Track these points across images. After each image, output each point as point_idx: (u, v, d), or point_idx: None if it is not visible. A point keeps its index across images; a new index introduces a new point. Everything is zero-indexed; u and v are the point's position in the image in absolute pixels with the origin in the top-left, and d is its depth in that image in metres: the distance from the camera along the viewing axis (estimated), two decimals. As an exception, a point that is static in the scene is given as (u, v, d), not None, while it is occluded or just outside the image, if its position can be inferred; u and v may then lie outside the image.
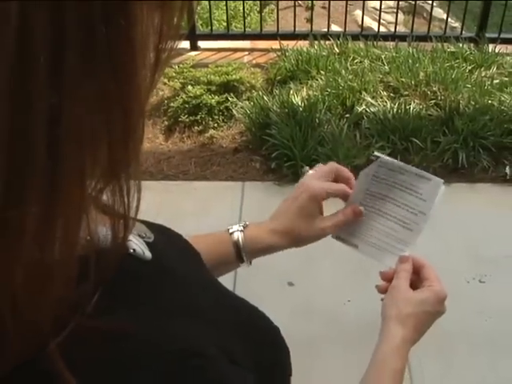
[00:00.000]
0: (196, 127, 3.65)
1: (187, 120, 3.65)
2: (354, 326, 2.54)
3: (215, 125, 3.66)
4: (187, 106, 3.68)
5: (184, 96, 3.72)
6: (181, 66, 3.99)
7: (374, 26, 5.10)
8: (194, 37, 4.26)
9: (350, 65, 3.97)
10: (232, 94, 3.76)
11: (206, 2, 4.39)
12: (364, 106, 3.62)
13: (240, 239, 0.98)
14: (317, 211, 0.99)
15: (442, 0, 5.57)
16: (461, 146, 3.36)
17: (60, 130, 0.39)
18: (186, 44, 4.23)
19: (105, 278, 0.47)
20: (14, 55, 0.36)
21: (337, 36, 4.21)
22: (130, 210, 0.48)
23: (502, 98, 3.61)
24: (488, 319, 2.60)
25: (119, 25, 0.40)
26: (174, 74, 3.93)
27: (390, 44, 4.21)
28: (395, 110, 3.56)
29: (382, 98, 3.71)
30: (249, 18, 4.84)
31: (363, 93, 3.71)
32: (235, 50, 4.31)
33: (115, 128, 0.43)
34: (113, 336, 0.48)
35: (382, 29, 4.55)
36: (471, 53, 4.11)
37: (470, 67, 3.96)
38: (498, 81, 3.84)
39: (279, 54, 4.15)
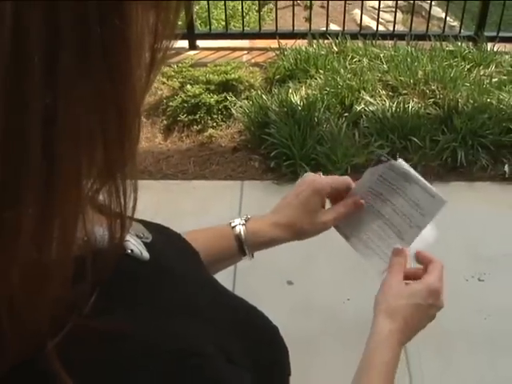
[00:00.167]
0: (195, 126, 3.65)
1: (186, 119, 3.65)
2: (353, 324, 2.53)
3: (214, 124, 3.66)
4: (186, 105, 3.68)
5: (183, 95, 3.71)
6: (179, 65, 3.99)
7: (373, 25, 5.10)
8: (192, 36, 4.26)
9: (349, 64, 3.97)
10: (231, 93, 3.76)
11: (205, 2, 4.40)
12: (363, 105, 3.62)
13: (242, 233, 0.98)
14: (319, 205, 1.00)
15: (440, -1, 5.58)
16: (459, 144, 3.36)
17: (55, 130, 0.39)
18: (184, 43, 4.24)
19: (102, 278, 0.47)
20: (8, 55, 0.36)
21: (335, 35, 4.21)
22: (127, 210, 0.48)
23: (501, 97, 3.61)
24: (487, 317, 2.60)
25: (114, 25, 0.39)
26: (172, 74, 3.92)
27: (389, 43, 4.21)
28: (394, 108, 3.56)
29: (380, 96, 3.71)
30: (247, 18, 4.84)
31: (362, 92, 3.71)
32: (234, 49, 4.31)
33: (110, 128, 0.43)
34: (110, 336, 0.48)
35: (381, 28, 4.55)
36: (470, 51, 4.11)
37: (468, 66, 3.96)
38: (496, 79, 3.84)
39: (278, 53, 4.14)
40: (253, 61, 4.22)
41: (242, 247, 0.98)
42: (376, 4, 4.73)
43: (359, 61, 4.01)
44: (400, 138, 3.40)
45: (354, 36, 4.23)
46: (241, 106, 3.68)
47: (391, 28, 4.49)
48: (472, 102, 3.58)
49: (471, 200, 3.19)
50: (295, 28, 4.32)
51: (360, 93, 3.70)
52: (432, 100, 3.68)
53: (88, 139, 0.42)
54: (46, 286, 0.43)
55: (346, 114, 3.60)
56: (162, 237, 0.69)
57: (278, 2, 4.44)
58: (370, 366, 0.86)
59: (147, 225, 0.69)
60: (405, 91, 3.75)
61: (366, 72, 3.87)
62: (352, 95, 3.68)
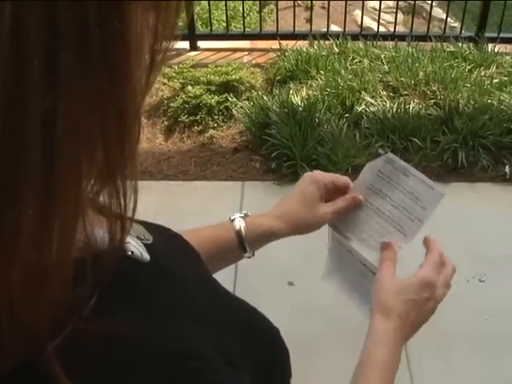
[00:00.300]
0: (196, 127, 3.65)
1: (187, 120, 3.65)
2: (354, 324, 2.53)
3: (215, 125, 3.66)
4: (187, 106, 3.68)
5: (184, 96, 3.72)
6: (180, 66, 3.99)
7: (374, 25, 5.10)
8: (193, 37, 4.26)
9: (350, 65, 3.96)
10: (232, 94, 3.76)
11: (206, 3, 4.40)
12: (363, 106, 3.62)
13: (241, 224, 0.98)
14: (317, 197, 0.99)
15: (441, 0, 5.57)
16: (460, 145, 3.36)
17: (55, 130, 0.39)
18: (185, 44, 4.23)
19: (102, 280, 0.47)
20: (8, 55, 0.36)
21: (336, 36, 4.21)
22: (127, 212, 0.48)
23: (502, 98, 3.61)
24: (488, 318, 2.60)
25: (113, 25, 0.39)
26: (173, 74, 3.93)
27: (390, 44, 4.21)
28: (395, 109, 3.56)
29: (381, 97, 3.71)
30: (248, 18, 4.84)
31: (363, 92, 3.71)
32: (235, 50, 4.31)
33: (110, 129, 0.43)
34: (110, 338, 0.47)
35: (382, 29, 4.54)
36: (470, 52, 4.11)
37: (469, 67, 3.96)
38: (497, 80, 3.84)
39: (279, 53, 4.14)
40: (254, 62, 4.22)
41: (242, 240, 0.97)
42: (377, 5, 4.73)
43: (360, 62, 4.01)
44: (401, 139, 3.40)
45: (354, 37, 4.23)
46: (242, 107, 3.68)
47: (392, 29, 4.49)
48: (473, 102, 3.58)
49: (472, 201, 3.18)
50: (296, 29, 4.31)
51: (361, 93, 3.70)
52: (433, 101, 3.68)
53: (88, 140, 0.41)
54: (45, 289, 0.43)
55: (346, 115, 3.60)
56: (162, 238, 0.69)
57: (279, 3, 4.44)
58: (367, 366, 0.85)
59: (148, 226, 0.68)
60: (406, 92, 3.74)
61: (367, 73, 3.87)
62: (353, 96, 3.68)
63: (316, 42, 4.17)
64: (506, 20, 4.37)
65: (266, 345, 0.68)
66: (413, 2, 4.56)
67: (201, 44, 4.33)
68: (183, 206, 3.15)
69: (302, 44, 4.19)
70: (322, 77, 3.85)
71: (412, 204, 0.96)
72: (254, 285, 2.61)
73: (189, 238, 0.79)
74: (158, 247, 0.64)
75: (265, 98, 3.67)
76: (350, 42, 4.18)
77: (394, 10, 4.64)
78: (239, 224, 0.98)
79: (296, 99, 3.62)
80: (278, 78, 3.95)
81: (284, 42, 4.21)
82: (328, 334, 2.54)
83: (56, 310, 0.43)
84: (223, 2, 4.49)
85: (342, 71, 3.87)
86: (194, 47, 4.29)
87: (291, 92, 3.71)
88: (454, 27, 5.43)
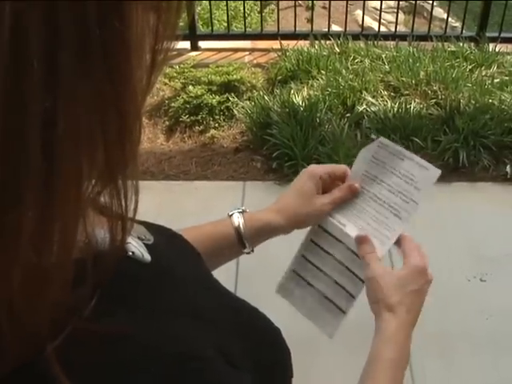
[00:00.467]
0: (197, 127, 3.65)
1: (188, 120, 3.65)
2: (355, 325, 2.53)
3: (216, 125, 3.66)
4: (188, 106, 3.68)
5: (185, 96, 3.71)
6: (181, 66, 3.99)
7: (375, 25, 5.10)
8: (194, 37, 4.25)
9: (351, 64, 3.96)
10: (233, 94, 3.76)
11: (207, 3, 4.39)
12: (365, 106, 3.62)
13: (239, 219, 0.98)
14: (314, 190, 0.99)
15: (442, 0, 5.58)
16: (461, 145, 3.36)
17: (55, 131, 0.39)
18: (186, 44, 4.23)
19: (103, 281, 0.47)
20: (8, 55, 0.36)
21: (337, 36, 4.21)
22: (128, 212, 0.48)
23: (503, 97, 3.61)
24: (489, 318, 2.60)
25: (113, 25, 0.39)
26: (174, 74, 3.92)
27: (391, 44, 4.20)
28: (396, 109, 3.55)
29: (382, 97, 3.71)
30: (249, 18, 4.84)
31: (364, 92, 3.71)
32: (236, 50, 4.30)
33: (111, 129, 0.43)
34: (111, 339, 0.47)
35: (383, 28, 4.54)
36: (471, 52, 4.10)
37: (470, 66, 3.96)
38: (498, 80, 3.84)
39: (280, 53, 4.14)
40: (255, 62, 4.22)
41: (240, 235, 0.97)
42: (378, 5, 4.72)
43: (361, 61, 4.00)
44: (402, 139, 3.39)
45: (355, 37, 4.22)
46: (243, 107, 3.67)
47: (393, 29, 4.48)
48: (474, 102, 3.58)
49: (473, 200, 3.18)
50: (297, 29, 4.31)
51: (362, 93, 3.70)
52: (434, 100, 3.67)
53: (88, 140, 0.41)
54: (46, 289, 0.43)
55: (347, 115, 3.59)
56: (163, 238, 0.69)
57: (280, 3, 4.44)
58: (376, 364, 0.85)
59: (149, 226, 0.68)
60: (407, 92, 3.74)
61: (368, 73, 3.87)
62: (354, 96, 3.67)
63: (317, 41, 4.17)
64: (507, 20, 4.37)
65: (267, 345, 0.68)
66: (414, 2, 4.56)
67: (202, 44, 4.33)
68: (184, 206, 3.14)
69: (303, 44, 4.18)
70: (323, 77, 3.84)
71: (407, 186, 0.95)
72: (255, 285, 2.61)
73: (188, 235, 0.79)
74: (159, 248, 0.64)
75: (266, 97, 3.67)
76: (351, 42, 4.17)
77: (395, 10, 4.64)
78: (237, 219, 0.98)
79: (297, 99, 3.62)
80: (279, 77, 3.95)
81: (285, 42, 4.20)
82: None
83: (56, 311, 0.43)
84: (224, 2, 4.49)
85: (343, 71, 3.87)
86: (195, 47, 4.29)
87: (292, 92, 3.70)
88: (455, 27, 5.42)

WHAT YOU ARE ASKED TO DO
Using the entries shown above, reproduce verbatim the lines from the line bearing "82: (328, 334, 2.54)" to the line bearing "88: (454, 27, 5.43)", inclusive.

REPLY
82: (328, 334, 2.54)
83: (56, 310, 0.43)
84: (223, 2, 4.49)
85: (342, 71, 3.87)
86: (194, 47, 4.29)
87: (291, 92, 3.71)
88: (454, 27, 5.43)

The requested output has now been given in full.